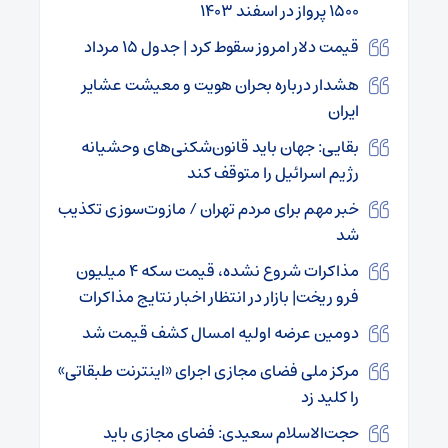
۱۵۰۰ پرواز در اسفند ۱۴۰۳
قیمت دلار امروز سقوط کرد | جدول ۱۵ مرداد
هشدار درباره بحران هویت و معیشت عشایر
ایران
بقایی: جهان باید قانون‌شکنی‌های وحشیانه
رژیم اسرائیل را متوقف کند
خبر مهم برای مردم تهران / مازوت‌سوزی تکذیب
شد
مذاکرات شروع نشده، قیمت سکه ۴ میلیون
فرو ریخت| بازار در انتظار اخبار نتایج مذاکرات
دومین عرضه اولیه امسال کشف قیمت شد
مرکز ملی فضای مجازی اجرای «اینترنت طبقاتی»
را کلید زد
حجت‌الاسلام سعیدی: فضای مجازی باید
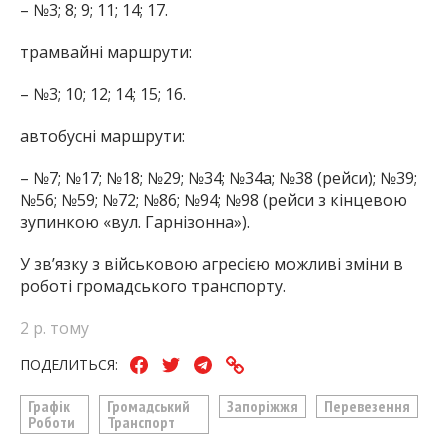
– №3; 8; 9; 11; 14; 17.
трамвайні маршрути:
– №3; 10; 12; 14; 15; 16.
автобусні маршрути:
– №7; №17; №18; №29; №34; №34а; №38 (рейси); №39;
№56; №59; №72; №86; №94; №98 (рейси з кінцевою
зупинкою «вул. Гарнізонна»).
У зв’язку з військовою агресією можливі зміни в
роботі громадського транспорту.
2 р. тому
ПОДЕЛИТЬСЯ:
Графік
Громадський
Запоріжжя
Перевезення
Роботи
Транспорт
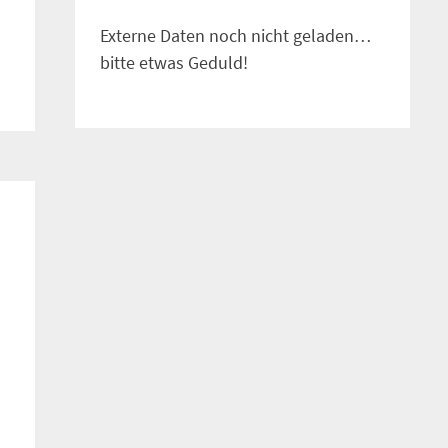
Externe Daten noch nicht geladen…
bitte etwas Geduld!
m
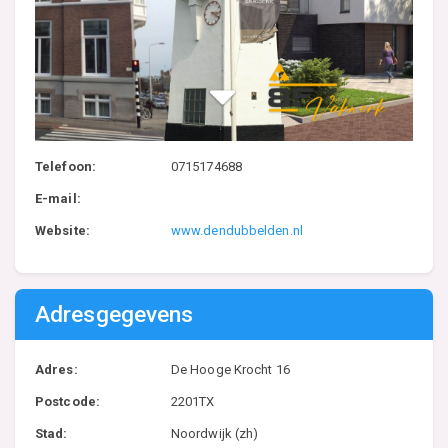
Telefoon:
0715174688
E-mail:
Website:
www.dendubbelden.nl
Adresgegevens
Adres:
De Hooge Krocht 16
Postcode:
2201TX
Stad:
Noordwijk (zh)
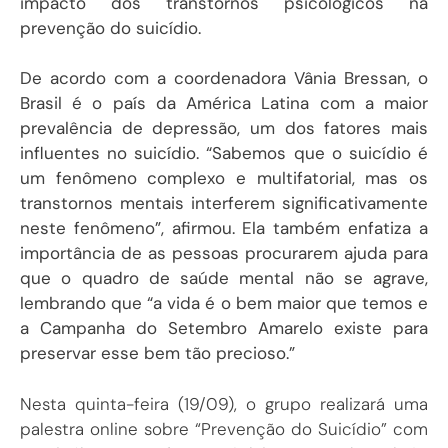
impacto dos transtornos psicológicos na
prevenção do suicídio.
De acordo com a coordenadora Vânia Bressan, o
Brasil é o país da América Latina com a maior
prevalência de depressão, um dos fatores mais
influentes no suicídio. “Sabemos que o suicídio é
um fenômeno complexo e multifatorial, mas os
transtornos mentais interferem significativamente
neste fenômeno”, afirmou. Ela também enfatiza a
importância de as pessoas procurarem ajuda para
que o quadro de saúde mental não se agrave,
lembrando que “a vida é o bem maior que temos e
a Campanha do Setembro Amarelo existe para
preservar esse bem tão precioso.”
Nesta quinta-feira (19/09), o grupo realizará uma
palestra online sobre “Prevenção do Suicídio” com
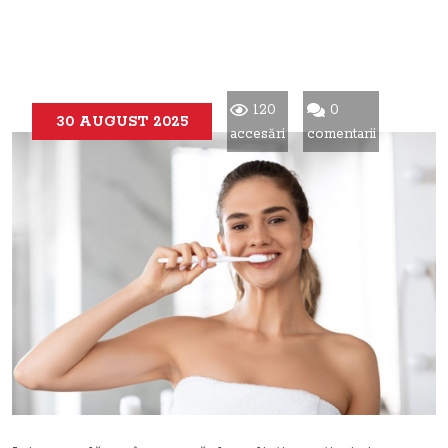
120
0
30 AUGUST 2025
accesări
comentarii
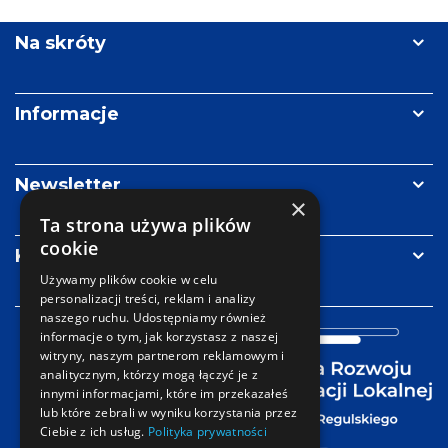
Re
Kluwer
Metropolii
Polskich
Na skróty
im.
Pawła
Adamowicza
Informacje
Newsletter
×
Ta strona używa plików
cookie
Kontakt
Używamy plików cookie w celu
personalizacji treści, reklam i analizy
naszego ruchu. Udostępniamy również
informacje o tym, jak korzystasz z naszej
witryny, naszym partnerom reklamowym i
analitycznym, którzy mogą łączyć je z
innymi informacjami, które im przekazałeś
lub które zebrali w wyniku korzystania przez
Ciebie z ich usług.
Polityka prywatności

------------------------------------------------

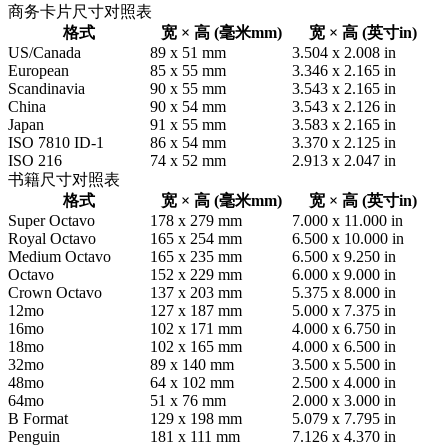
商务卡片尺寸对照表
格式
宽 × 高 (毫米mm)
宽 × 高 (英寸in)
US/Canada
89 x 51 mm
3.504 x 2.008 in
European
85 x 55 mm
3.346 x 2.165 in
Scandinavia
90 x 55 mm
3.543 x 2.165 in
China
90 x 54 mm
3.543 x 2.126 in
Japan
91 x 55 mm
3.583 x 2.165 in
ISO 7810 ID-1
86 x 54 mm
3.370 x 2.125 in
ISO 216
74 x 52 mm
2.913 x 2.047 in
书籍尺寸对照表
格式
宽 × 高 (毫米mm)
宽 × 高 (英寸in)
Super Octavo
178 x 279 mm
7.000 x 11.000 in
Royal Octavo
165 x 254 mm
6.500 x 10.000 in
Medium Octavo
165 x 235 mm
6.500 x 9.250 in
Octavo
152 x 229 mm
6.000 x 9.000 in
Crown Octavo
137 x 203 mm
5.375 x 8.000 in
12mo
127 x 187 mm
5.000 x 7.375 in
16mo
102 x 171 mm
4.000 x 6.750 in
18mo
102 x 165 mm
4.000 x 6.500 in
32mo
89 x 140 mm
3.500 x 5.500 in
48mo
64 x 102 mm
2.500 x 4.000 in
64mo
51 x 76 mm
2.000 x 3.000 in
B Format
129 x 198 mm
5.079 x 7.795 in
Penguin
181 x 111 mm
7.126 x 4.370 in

------------------------------------------------

▶ [Required work]
Both the line containing "4.000 x 6.500 in" and the line containing "7.126 x 4.370 in" belong in the answer. Print them and every line above that falls between them exactly, and no others.

▶ [Result]
4.000 x 6.500 in
32mo
89 x 140 mm
3.500 x 5.500 in
48mo
64 x 102 mm
2.500 x 4.000 in
64mo
51 x 76 mm
2.000 x 3.000 in
B Format
129 x 198 mm
5.079 x 7.795 in
Penguin
181 x 111 mm
7.126 x 4.370 in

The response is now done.